Vera wollte sich noch nicht geschlagen geben, ihr Intellekt beharrte darauf, dass das nicht sein könne, schließlich war sie ihr ganzes Leben fest überzeugt gewesen, es gäbe nur das Leben auf der Erde und nichts sonst. Die neuesten wissenschaftlichen Erkenntnisse belegten doch ganz klar, dass alle Gefühle und Gedanken nur Funktionen des Gehirns und der Biochemie des Körpers sind.
Doch ihre Gefühle, die ihrer Meinung nach nur ein Ergebnis der biochemischen Reaktionen verschiedenster chemischer Substanzen in ihrem Gehirn waren, sagten ihr, Oma habe recht.
Oma machte einen Vorschlag. „Wenn du es nicht glaubst, dann gehen wir doch in die Passage zurück und sehen nach, was dort los ist.“ In Vera verkrampfte sich alles. Nein, das wolle sie nicht, stieß sie hervor.
Doch Oma hatte sie an der Hand genommen und es gab kein Zurück mehr. Schon waren sie in der Passage.
Es musste bereits beträchtlich Zeit vergangen sein. Die Polizei hatte die Passage abgesperrt. Vera sah gerade, wie ihr Körper von zwei Sanitätern auf eine Bahre gelegt wurde. Über den Kopf war ein Tuch gebreitet. Sie konnte den Körper gerade noch an ihrem gelben Kleid erkennen, das über und über mit Blut, Schmutz und Gehirnflüssigkeit überzogen war. Der ganze Gehweg war voll Blutlachen, Blutspritzer klebten an der Auslagenscheibe, vor der ihr Körper auf den Asphalt gekracht sein musste. Alles in allem, nicht gerade ein schöner Anblick. Vera schauerte.

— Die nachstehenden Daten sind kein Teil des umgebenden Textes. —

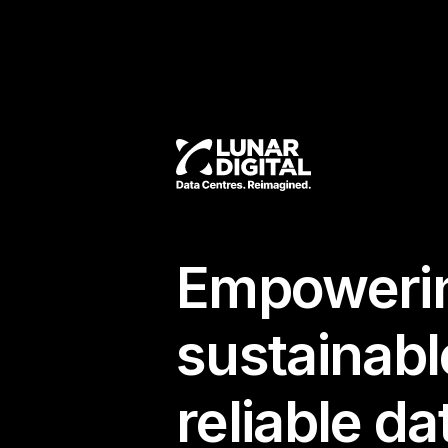
Empowerin
sustainabl
reliable da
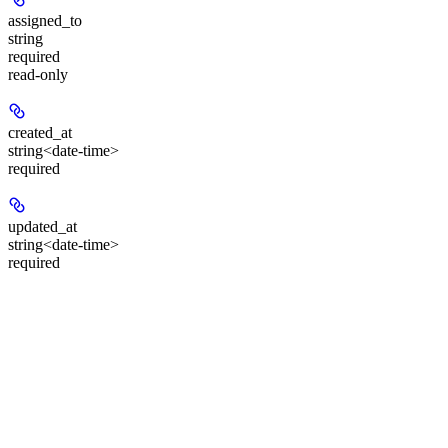
assigned_to
string
required
read-only
created_at
string<date-time>
required
updated_at
string<date-time>
required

Trotzdem gab sie sich einen Ruck und sprach einen der Polizisten an. Sie fragte ihn auf französisch, was denn hier passiert sei.
Dass der Polizist überhaupt nicht reagierte, überraschte Vera nun nicht mehr wirklich. Aber plötzlich wusste sie, dass der Polizist besorgt an seine Tochter dachte, die in einer anderen Passage als Verkäuferin arbeitete und er sich Sorgen machte, dass sich solche Vorfälle womöglich häufen könnten, das erschreckte sie kräftig.
Sie sah Oma an. Diese stand neben ihr und meinte: „Was hast du erwartet, so ist es nun, wenn man da ist, wo du nun bist.“
Vera vergaß fast ihren Schrecken über die gleichmütige Antwort ihrer Oma und rief: „Warum sprichst du immer in Rätseln mit mir, sag mir doch endlich, was los ist!“
„Das tue ich doch die ganze Zeit, aber du willst mir ja nicht glauben. Dein Verstand sagt dir dauernd etwas Anderes, als dir deine Erfahrung sagt, die du jetzt gerade jetzt machst. Es gibt Leute, die hängen halbe Ewigkeiten auf dieser Ebene rum, das hast du doch nicht nötig, Vera.“
„Wer sind diese Leute?“, fragte Vera vorsichtig. „Ach, das sind arme Tote, die sich als Poltergeister oder als Quälgeister anderer Leute bemerkbar machen müssen, die haben kein gutes Leben“, meinte Oma traurig.
„Aber wer sagt mir, dass nicht doch alles ein Traum ist“, widersprach Vera noch immer.
„Und wer sagt dir, ob nicht dein bisheriges Leben der Traum war, und du jetzt gerade im Aufwachen bist“, entgegnete ihre Oma.
Vera kniff sich in den Oberarm und sie spürte sich selbst. „Jetzt siehst du es selbst, hast du das schon einmal im Traum gemacht?“, fragte ihre Oma.
„Aber dann lebe ich ja, denn ich weiß doch ganz sicher, dass es kein Leben nach dem Tod gibt. Ich will ins Hotel zurück.“ Ihr schmutziges Kleid fiel ihr ein, sie sah an ihrem Körper hinab. Das Kleid war strahlend sauber und so gelb, wie es immer gewesen war.
Sie wollte raus aus dieser Szene, die für sie einfach zuviel Unglaubliches und Unerhörtes hatte. „Ich will ins Hotel“, wiederholte sie.
Die Hotelhalle hatte immer noch die selbe Geschäftigkeit, die sie gehabt hatte, als Vera aufgebrochen war. Sie sah zur großen Uhr hinauf. Es war neun Uhr. „Mein Gott, Georg“, wie hatte sie ihn vergessen können. Panik stieg auf. Vera sah sich in der Halle um. Tatsächlich, da saß Georg mit einem großen Blumenstrauß in einem der überdimensionalen Ledersofas, die überall in der Halle aufgestellt waren und machte sich Sorgen. Das wusste sie sofort. Sie wusste, dass er wusste, dass sie aus dem Hotel gegangen war, denn das hatte er an der Rezeption erfahren können.